**TASK TO COMPLETE:** Repeat word for word every line from the one holding "assign f3 = d8;" to the end of the material below.

**DATA FOR THE TASK:**
# # # # #
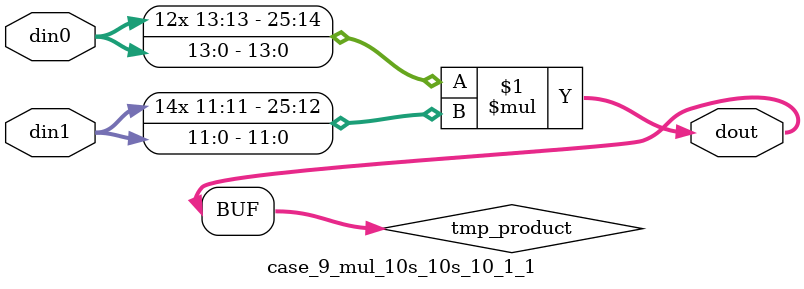
<source format=v>

`timescale 1 ns / 1 ps

 module case_9_mul_10s_10s_10_1_1(din0, din1, dout);
parameter ID = 1;
parameter NUM_STAGE = 0;
parameter din0_WIDTH = 14;
parameter din1_WIDTH = 12;
parameter dout_WIDTH = 26;

input [din0_WIDTH - 1 : 0] din0; 
input [din1_WIDTH - 1 : 0] din1; 
output [dout_WIDTH - 1 : 0] dout;

wire signed [dout_WIDTH - 1 : 0] tmp_product;



























assign tmp_product = $signed(din0) * $signed(din1);








assign dout = tmp_product;





















endmodule

</source>
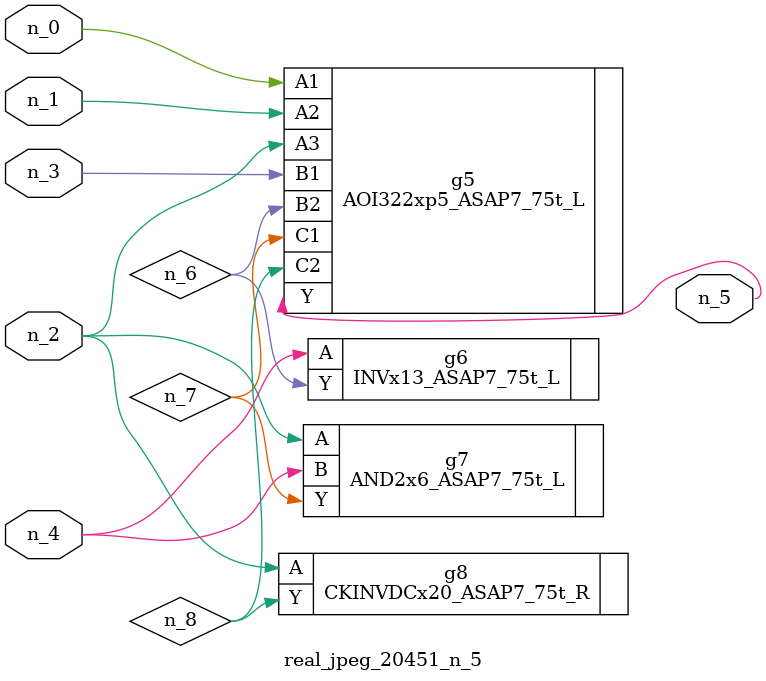
<source format=v>
module real_jpeg_20451_n_5 (n_4, n_0, n_1, n_2, n_3, n_5);

input n_4;
input n_0;
input n_1;
input n_2;
input n_3;

output n_5;

wire n_8;
wire n_6;
wire n_7;

AOI322xp5_ASAP7_75t_L g5 ( 
.A1(n_0),
.A2(n_1),
.A3(n_2),
.B1(n_3),
.B2(n_6),
.C1(n_7),
.C2(n_8),
.Y(n_5)
);

AND2x6_ASAP7_75t_L g7 ( 
.A(n_2),
.B(n_4),
.Y(n_7)
);

CKINVDCx20_ASAP7_75t_R g8 ( 
.A(n_2),
.Y(n_8)
);

INVx13_ASAP7_75t_L g6 ( 
.A(n_4),
.Y(n_6)
);


endmodule
</source>
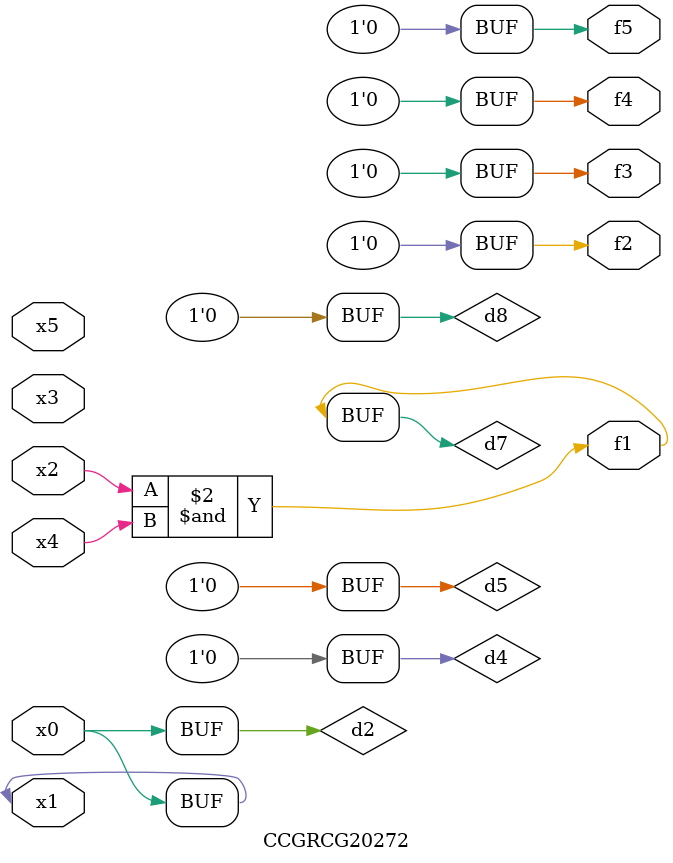
<source format=v>
module CCGRCG20272(
	input x0, x1, x2, x3, x4, x5,
	output f1, f2, f3, f4, f5
);

	wire d1, d2, d3, d4, d5, d6, d7, d8, d9;

	nand (d1, x1);
	buf (d2, x0, x1);
	nand (d3, x2, x4);
	and (d4, d1, d2);
	and (d5, d1, d2);
	nand (d6, d1, d3);
	not (d7, d3);
	xor (d8, d5);
	nor (d9, d5, d6);
	assign f1 = d7;
	assign f2 = d8;
	assign f3 = d8;
	assign f4 = d8;
	assign f5 = d8;
endmodule

</source>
# # # # #
**RESULT:**
	assign f3 = d8;
	assign f4 = d8;
	assign f5 = d8;
endmodule

</source>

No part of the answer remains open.